Gleefully diving into the murky waters to escape the crushing heat, I’m surprised by the lake aroma. Born following the Pleistocene glaciations, the Baltic is a youthful sea of 10 000 - 15 000 years old, its upbringing has been a tumultuous too-ing and fro-ing between being a freshwater body and a brackish one.

It’s a tiny sea with a humongous catchment basin 4 times its size (spanning 9 countries) so the abundant freshwater runoff keeps the salinity low and contributes to its stratified waters, which sees dense seawater suspended towards the surface. Over time a unique biota of fresh and salt water species have adapted to the gradated salinity of the waters, living in precariously balanced conditions of natural factors aided with anthropogenic impacts, over-fishing, pollution, sewage and agricultural chemical run offs. These man made spills promote huge algae blooms, starving the sea floor of sunlight and oxygen as its decay creates anoxic conditions unsuitable to life under the surface. To this day an estimate of 97% of the Baltic sea suffers from this condition named Eutrophication... Hence the campervan toilet, only emptied in marina facilities or buried in holes on land. The fish are too toxic for human consumption, the water’s health is clear as I effortlessly crush a mussel as bait for Kaikane’s fishing pole, far from a sumptuous tangerine, the content is a shape-less gooey brown.  
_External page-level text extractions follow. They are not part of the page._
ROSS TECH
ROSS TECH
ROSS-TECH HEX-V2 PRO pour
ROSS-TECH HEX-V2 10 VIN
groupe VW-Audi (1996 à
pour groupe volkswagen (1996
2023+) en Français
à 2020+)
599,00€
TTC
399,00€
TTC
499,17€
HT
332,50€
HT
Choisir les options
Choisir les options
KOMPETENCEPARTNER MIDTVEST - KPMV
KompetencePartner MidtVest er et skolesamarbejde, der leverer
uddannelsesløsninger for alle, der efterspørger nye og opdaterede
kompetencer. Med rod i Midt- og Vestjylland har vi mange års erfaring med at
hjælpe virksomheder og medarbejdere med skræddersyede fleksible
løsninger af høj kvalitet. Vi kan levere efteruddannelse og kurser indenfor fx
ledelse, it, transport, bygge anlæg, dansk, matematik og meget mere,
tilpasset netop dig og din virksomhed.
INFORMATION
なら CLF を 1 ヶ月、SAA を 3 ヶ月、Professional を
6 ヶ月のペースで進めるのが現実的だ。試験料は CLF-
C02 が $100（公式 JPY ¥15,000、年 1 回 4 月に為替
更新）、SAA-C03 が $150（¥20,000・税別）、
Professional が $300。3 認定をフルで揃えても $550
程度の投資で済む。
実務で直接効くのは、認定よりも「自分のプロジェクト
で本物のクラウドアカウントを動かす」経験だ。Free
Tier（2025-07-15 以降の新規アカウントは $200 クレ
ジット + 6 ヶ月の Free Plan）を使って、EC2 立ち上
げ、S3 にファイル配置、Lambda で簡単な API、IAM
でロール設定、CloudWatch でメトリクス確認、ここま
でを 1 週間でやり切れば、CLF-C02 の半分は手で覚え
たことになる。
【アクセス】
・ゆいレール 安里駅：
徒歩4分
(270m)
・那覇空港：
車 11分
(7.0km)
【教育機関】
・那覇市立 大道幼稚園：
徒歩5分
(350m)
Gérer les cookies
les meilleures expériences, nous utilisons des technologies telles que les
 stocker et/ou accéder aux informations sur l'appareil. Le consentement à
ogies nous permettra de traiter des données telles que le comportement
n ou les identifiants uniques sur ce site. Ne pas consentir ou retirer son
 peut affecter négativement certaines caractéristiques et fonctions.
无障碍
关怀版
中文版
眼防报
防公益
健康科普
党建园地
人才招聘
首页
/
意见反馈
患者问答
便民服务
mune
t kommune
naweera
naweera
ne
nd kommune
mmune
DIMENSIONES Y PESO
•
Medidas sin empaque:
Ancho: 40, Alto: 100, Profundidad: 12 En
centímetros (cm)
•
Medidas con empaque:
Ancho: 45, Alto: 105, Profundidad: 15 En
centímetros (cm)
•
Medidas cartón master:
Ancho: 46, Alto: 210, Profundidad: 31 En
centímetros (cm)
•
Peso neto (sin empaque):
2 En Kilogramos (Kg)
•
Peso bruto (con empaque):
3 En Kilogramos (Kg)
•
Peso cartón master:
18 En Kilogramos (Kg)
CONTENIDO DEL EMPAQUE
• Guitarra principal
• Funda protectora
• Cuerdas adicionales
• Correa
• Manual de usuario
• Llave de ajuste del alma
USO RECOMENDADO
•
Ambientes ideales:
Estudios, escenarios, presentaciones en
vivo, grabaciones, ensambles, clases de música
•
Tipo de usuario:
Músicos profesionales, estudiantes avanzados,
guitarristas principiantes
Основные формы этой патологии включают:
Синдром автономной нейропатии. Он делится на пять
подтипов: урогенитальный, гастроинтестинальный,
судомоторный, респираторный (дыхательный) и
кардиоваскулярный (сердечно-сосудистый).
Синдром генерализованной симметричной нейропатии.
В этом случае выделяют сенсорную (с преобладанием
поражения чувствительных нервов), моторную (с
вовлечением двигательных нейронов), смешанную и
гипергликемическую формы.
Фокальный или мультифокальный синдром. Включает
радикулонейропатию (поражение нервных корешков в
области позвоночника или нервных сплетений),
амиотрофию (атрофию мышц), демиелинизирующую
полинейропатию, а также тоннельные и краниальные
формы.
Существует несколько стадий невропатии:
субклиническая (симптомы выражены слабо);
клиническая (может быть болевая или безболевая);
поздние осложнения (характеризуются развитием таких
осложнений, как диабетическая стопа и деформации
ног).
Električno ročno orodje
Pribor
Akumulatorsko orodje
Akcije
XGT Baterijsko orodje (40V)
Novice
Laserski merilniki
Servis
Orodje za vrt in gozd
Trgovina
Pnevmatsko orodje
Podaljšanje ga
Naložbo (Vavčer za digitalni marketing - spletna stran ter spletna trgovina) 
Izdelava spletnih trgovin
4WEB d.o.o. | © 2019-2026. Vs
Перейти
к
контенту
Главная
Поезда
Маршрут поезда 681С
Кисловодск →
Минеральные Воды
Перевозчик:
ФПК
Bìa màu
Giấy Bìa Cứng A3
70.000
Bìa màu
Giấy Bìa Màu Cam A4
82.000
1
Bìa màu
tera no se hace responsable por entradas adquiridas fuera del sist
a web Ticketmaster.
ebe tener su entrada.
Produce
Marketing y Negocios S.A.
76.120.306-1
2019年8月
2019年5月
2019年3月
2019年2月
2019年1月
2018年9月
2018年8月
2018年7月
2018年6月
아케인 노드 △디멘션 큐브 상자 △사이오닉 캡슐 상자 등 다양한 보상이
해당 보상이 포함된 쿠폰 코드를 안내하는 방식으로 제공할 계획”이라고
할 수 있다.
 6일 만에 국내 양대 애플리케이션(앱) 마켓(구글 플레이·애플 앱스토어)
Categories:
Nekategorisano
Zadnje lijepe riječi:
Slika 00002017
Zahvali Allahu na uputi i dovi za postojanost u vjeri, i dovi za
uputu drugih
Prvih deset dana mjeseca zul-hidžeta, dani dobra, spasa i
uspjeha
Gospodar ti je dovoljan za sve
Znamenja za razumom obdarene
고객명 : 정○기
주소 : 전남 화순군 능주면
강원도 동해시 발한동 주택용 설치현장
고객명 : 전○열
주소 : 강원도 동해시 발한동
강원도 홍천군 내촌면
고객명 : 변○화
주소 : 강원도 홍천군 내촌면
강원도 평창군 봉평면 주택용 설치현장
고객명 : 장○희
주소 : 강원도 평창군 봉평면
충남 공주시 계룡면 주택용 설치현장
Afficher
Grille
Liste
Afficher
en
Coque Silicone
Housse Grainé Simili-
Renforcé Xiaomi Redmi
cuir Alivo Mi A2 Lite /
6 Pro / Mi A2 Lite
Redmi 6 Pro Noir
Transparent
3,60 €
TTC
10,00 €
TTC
Evening light now, thick as honey, pouring east across our island. Hands stained purple by our berry haul. A crackling fire of juniper flavours the lamb picked up from an organic farm on Gotland. Cooking is a slow process, almost ritualistic, over an open fire.  In her own words Guri Bigham is a Writer, Recipe Developer, Locavore and Zero-Waste Advocate – devoted to living in harmony with earth in the midst of the climate crisis. As teenagers we’d throw wild dressing-up parties in her Dad’s legendary chalet in Les Frasserands, skip school on powder days; we were partners in crime entering the adult world and today she’s a Mother; a free-spirited, nomadic, world-schooling, forager, earth protector mama, no less.
Darkness

Night doesn’t fall at sea, it rises from its depths. And just like that, the boat blacked out.  Bjorn and I exchanged glances. The green buoy we’d been aiming for an hour age of twilight, still unseen to port with shallows to starboard over which the distant glint of warm lights beckoned.



We’d chugged out of a busy marina with an escort of sea otters at first light, happily slapping over a pastel pond for breakfast, poking fun at the world on a breathless breeze. I regretted asking Bjorn if he was afraid to capsize, as we drank Prosecco zooming along at 5knots late in the afternoon blasting Scandi pop. He’d laughed, of course, and said “no, I’m afraid of lightning.” As a huge storm brews to the south, we bob motionlessly in utter silence and darkness. With only iPhone google maps we navigate wordlessly, the lightning drawing in, a sudden crack of thunder too close prompted Bjorn into action; he sprang up, rummaged and emerged with a rescue battery.  



Safe in the marina passing a bottle of whisky, Guri emerged from the cabin blurry eyed, “What did I miss guys?” I left my seafaring family on their voyage, onto where the Atlantic drinks the Baltic, onto Oslo and well beyond; inspiring people all over our blue marbled earth.